Thierry sourit victorieusement. Il s'apprêta donc à se pencher un peu plus mais Christian le saisit par la manche et l'obligea à se reculer.

- Attention ! L'un des hommes regardent dans notre direction.

Le jeune homme ne l'écouta pas. Il souleva le rideau qui séparait le salon des communs et jeta subrepticement un coup d'œil.

- Les trois hommes qui discutent près de la porte, qui sont-ils ?

- Il y a là le marquis de Cieurac lui-même, Thierry. Ainsi que deux de ses plus fidèles compagnons. L'homme est puissant. Il a une grande influence dans cette ville et particulièrement sur le petit peuple. Si nous nous le mettons à dos pour un prétexte futile, la Contre-Révolution gagne. Montauban est une ville détestable : nous sommes bien les seuls à ne pas pouvoir agir en profondeur à cause de ces maudits catholiques royalistes.

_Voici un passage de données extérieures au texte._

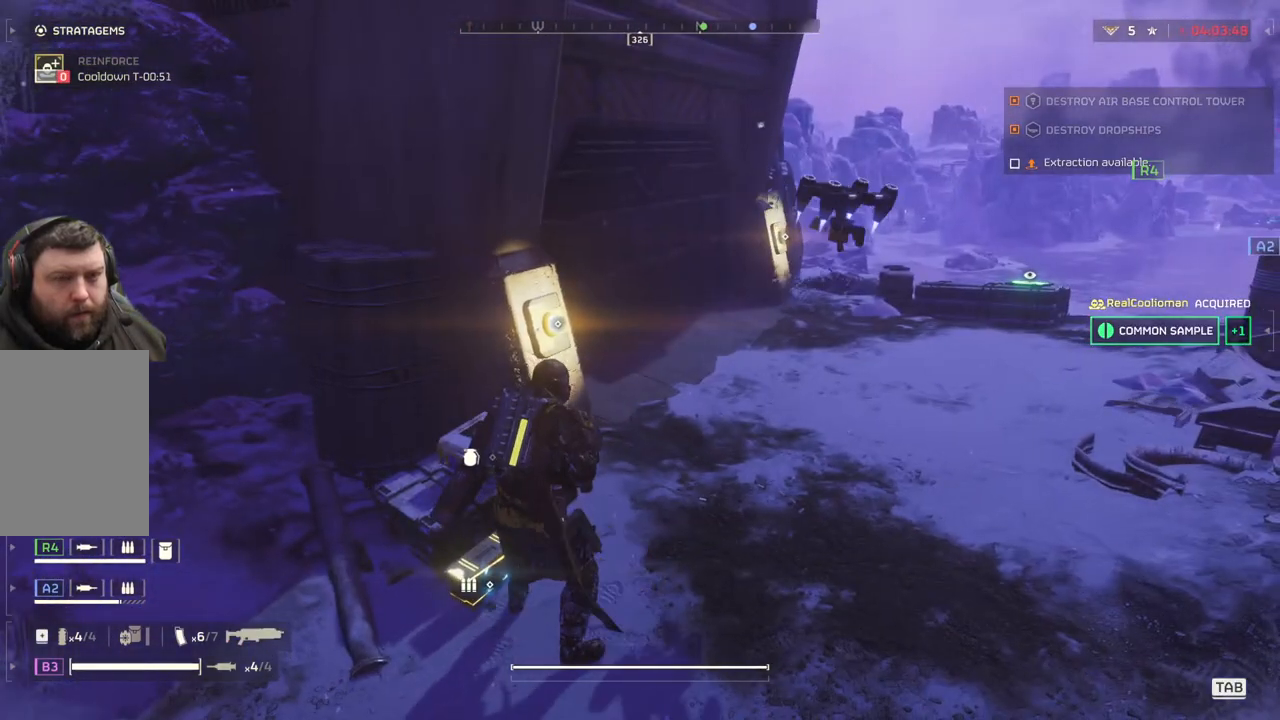
{"buttons": [], "left_stick": "center", "events": []}
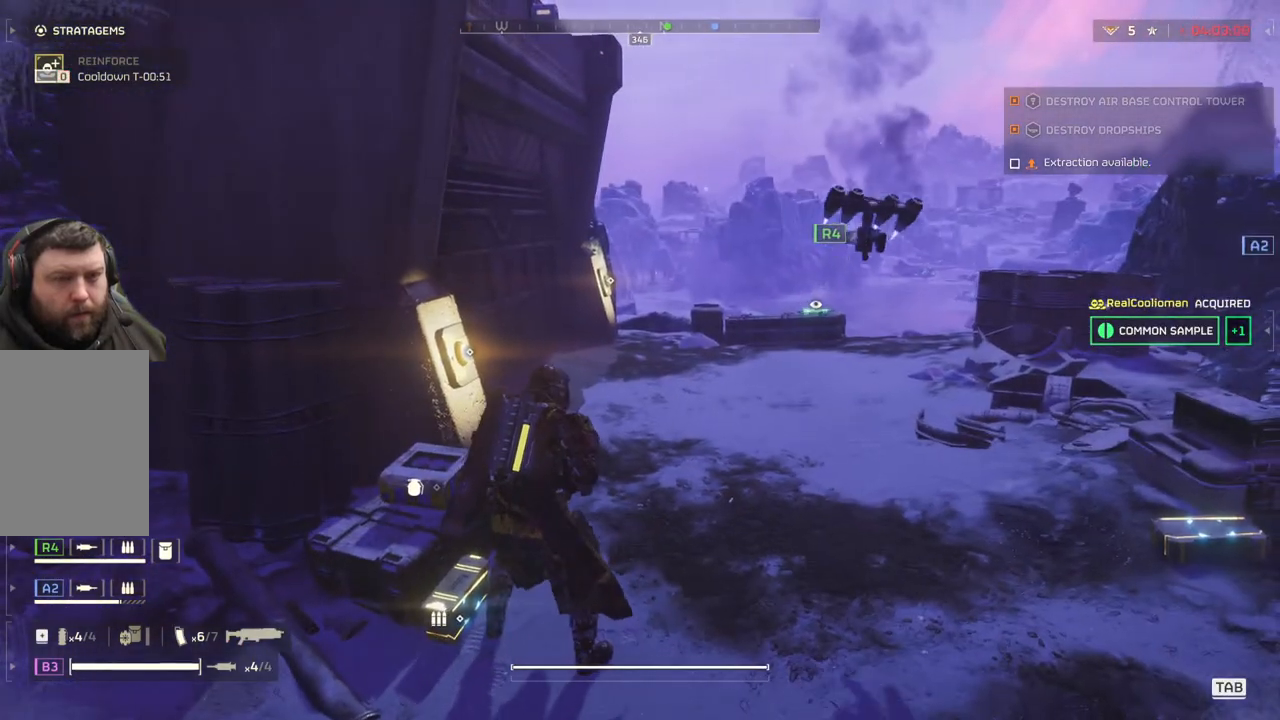
{"buttons": [], "left_stick": "up-left", "events": [[100, "left_stick", "right"], [283, "left_stick", "center"], [350, "left_stick", "left"], [450, "left_stick", "up-left"]]}
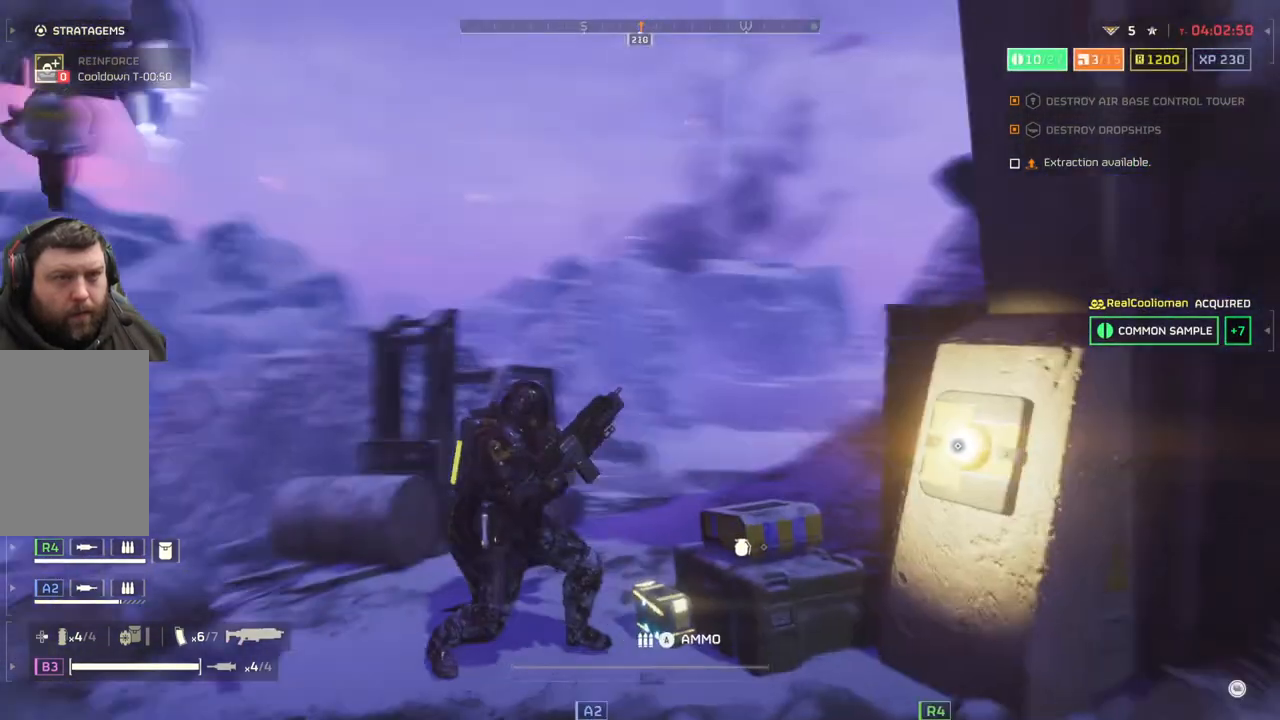
{"buttons": [], "left_stick": "up", "events": [[117, "left_stick", "up"]]}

- Je devine... tu es protestant.

- Oui et ma famille a souffert par le passé. Alors, si je puis me venger...

C'est alors que l'un des aristocrates remarqua ce curieux mouvement du rideau. Intrigué, il voulut s'approcher. Les trois patriotes sentirent leur coeur manquer un battement. Cependant, Thierry prit très vite les choses en main :

- Reculez-vous silencieusement mais prestement. Maintenant !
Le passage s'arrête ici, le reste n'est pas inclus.